As a side note I have to tell a little story about that girl. Many years later when I was working as a Policy Officer in Government we found ourselves in the same meeting. I was working in Sustainable Agriculture and so was she. Same Department, different roles. Me – policy. She – science. Isn’t that an amazing turn of events?!
So, my parents agreed for me to leave school and I then went on to a commercial college and completed a Legal Secretarial course, receiving Distinctions in every subject. When I graduated, my Shorthand speed was 120 wpm and my typing speed was 70wpm (that was on a manual typewriter!). I absolutely loved doing this course. The College was in the city and I finally felt a part of the real world, and I was doing what I was good at and surrounded with like-minded people. I was feeling more me than I’d ever felt at school, and so much happier.
After I graduated from the Legal Secretarial course, I had been attending classes at the law courts with the intention to become a Court Reporter (recording court proceedings in shorthand).
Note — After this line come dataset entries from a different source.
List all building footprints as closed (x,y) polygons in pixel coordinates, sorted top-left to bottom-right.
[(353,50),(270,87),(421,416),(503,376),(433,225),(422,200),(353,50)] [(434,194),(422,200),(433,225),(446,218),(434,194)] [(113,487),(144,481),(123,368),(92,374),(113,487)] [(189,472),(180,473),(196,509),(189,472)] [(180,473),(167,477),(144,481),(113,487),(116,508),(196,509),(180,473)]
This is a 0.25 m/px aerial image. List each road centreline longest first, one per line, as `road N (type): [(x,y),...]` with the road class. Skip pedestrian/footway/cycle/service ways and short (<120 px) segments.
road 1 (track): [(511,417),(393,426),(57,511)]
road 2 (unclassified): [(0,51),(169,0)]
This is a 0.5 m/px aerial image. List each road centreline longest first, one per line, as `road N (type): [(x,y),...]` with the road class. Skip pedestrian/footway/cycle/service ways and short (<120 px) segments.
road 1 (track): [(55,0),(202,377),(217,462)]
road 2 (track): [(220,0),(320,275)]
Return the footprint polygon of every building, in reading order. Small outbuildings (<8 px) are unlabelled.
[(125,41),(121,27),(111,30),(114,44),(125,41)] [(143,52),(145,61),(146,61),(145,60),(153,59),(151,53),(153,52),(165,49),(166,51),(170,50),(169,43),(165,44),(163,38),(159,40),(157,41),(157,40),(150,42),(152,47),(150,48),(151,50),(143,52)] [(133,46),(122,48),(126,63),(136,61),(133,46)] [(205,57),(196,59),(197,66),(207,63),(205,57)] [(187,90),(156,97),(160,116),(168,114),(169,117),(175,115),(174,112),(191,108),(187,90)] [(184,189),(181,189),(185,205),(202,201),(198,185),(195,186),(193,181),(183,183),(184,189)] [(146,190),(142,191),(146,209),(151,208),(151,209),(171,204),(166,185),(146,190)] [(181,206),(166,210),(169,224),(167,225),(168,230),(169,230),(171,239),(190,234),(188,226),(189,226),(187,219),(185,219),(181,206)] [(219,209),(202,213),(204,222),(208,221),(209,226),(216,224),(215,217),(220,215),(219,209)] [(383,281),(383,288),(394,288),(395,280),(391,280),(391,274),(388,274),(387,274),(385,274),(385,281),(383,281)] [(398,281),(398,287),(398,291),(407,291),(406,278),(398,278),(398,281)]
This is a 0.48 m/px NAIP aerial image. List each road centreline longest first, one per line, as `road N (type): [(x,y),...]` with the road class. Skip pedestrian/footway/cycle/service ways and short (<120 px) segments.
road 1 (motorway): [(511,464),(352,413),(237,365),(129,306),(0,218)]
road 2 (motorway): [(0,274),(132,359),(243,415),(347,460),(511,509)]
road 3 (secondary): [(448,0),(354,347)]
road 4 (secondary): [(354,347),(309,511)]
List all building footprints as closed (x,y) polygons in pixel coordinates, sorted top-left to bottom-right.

The courts were very keen to have me on board because I was very fast and efficient (my speeds were now quite a bit higher than when I graduated from the college). However, you had to be 18 and I was still 17, so I applied to the Queensland State Government (the Public Service) for a job (at least until I was 18 I thought) because I needed to be earning some money. My parents had told me I needed to get a good stable job and the Public Service is where you found that (back then anyway).
It was so much easier back then to get a job in the Public Service. From memory, I filled in some forms putting a list of preferences for what Departments I’d like to work at. I sat a couple of tests – typing, shorthand, and maybe another (I can’t quite remember). I was applying to be a Stenographer. I don’t recall all the Departments I listed but I remember that top of the list was ‘Tourism’ as I thought I might be lucky enough to score some travel with that one!
My first ‘proper’ job
So the day came where I received a letter in the mail which basically said that I’d passed all tests with flying colours and had been accepted as an employee of the Queensland State Government. I was instructed to report to the Public Service Board on a certain date, at a certain time, to find out where I would be working and then I would be commencing in my new position on that day.
As it turned out, I didn’t get any of the Departments I had listed. Without giving away exactly which Department I had been assigned to, let’s just say it was an important one. As a Stenographer, I was to report as Personal Secretary to a Senior Officer in the very same building in which I stood. I was nervous but very excited!
I recall participating in my first ever Melbourne Cup sweep (and winning mind you!) soon after starting in this job, so I’m thinking it might have been late October or early November 1981 when I started.
I was 17. I was naive and innocent, and I was super excited to be starting my new job!
Come back next week to read how things went from here.
Ciao for now,
¹ ‘Proper job’ means my first full-time adult job. Previous jobs had been casual part-time teen roles, eg. checkout chick at Coles.
² The #MeToo movement, with a large variety of local and international alternative names, is a movement against sexual harassment and sexual assault.